> **Your assignment**: An exact copy of every record is the required answer.

=====

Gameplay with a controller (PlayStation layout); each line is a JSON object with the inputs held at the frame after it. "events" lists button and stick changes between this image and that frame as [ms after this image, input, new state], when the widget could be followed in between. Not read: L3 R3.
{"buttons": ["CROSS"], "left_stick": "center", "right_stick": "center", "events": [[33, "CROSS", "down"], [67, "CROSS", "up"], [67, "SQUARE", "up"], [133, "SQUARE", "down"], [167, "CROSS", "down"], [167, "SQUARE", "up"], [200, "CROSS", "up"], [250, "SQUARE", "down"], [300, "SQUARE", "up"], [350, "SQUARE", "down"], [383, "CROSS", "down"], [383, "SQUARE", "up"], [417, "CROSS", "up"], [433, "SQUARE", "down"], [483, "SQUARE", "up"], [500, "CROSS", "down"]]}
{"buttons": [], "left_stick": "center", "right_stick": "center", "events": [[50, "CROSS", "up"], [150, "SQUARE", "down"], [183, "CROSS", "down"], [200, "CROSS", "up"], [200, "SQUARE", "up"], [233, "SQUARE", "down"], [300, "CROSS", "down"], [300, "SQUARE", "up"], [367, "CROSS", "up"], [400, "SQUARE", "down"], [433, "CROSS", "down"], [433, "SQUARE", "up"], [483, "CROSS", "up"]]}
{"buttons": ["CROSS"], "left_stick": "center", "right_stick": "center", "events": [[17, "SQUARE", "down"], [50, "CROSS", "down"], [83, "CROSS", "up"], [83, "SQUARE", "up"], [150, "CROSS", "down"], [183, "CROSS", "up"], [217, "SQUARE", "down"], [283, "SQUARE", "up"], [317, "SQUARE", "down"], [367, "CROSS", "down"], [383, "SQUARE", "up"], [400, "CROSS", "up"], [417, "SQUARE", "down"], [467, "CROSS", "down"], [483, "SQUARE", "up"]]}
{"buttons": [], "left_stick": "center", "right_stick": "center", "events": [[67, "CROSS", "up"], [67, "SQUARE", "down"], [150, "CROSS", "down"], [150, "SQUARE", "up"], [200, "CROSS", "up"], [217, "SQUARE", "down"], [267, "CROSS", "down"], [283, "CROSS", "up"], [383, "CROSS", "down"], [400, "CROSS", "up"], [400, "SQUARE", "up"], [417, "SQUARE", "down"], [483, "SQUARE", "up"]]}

=====

> **Your solution**:
Gameplay with a controller (PlayStation layout); each line is a JSON object with the inputs held at the frame after it. "events" lists button and stick changes between this image and that frame as [ms after this image, input, new state], when the widget could be followed in between. Not read: L3 R3.
{"buttons": ["CROSS"], "left_stick": "center", "right_stick": "center", "events": [[33, "CROSS", "down"], [67, "CROSS", "up"], [67, "SQUARE", "up"], [133, "SQUARE", "down"], [167, "CROSS", "down"], [167, "SQUARE", "up"], [200, "CROSS", "up"], [250, "SQUARE", "down"], [300, "SQUARE", "up"], [350, "SQUARE", "down"], [383, "CROSS", "down"], [383, "SQUARE", "up"], [417, "CROSS", "up"], [433, "SQUARE", "down"], [483, "SQUARE", "up"], [500, "CROSS", "down"]]}
{"buttons": [], "left_stick": "center", "right_stick": "center", "events": [[50, "CROSS", "up"], [150, "SQUARE", "down"], [183, "CROSS", "down"], [200, "CROSS", "up"], [200, "SQUARE", "up"], [233, "SQUARE", "down"], [300, "CROSS", "down"], [300, "SQUARE", "up"], [367, "CROSS", "up"], [400, "SQUARE", "down"], [433, "CROSS", "down"], [433, "SQUARE", "up"], [483, "CROSS", "up"]]}
{"buttons": ["CROSS"], "left_stick": "center", "right_stick": "center", "events": [[17, "SQUARE", "down"], [50, "CROSS", "down"], [83, "CROSS", "up"], [83, "SQUARE", "up"], [150, "CROSS", "down"], [183, "CROSS", "up"], [217, "SQUARE", "down"], [283, "SQUARE", "up"], [317, "SQUARE", "down"], [367, "CROSS", "down"], [383, "SQUARE", "up"], [400, "CROSS", "up"], [417, "SQUARE", "down"], [467, "CROSS", "down"], [483, "SQUARE", "up"]]}
{"buttons": [], "left_stick": "center", "right_stick": "center", "events": [[67, "CROSS", "up"], [67, "SQUARE", "down"], [150, "CROSS", "down"], [150, "SQUARE", "up"], [200, "CROSS", "up"], [217, "SQUARE", "down"], [267, "CROSS", "down"], [283, "CROSS", "up"], [383, "CROSS", "down"], [400, "CROSS", "up"], [400, "SQUARE", "up"], [417, "SQUARE", "down"], [483, "SQUARE", "up"]]}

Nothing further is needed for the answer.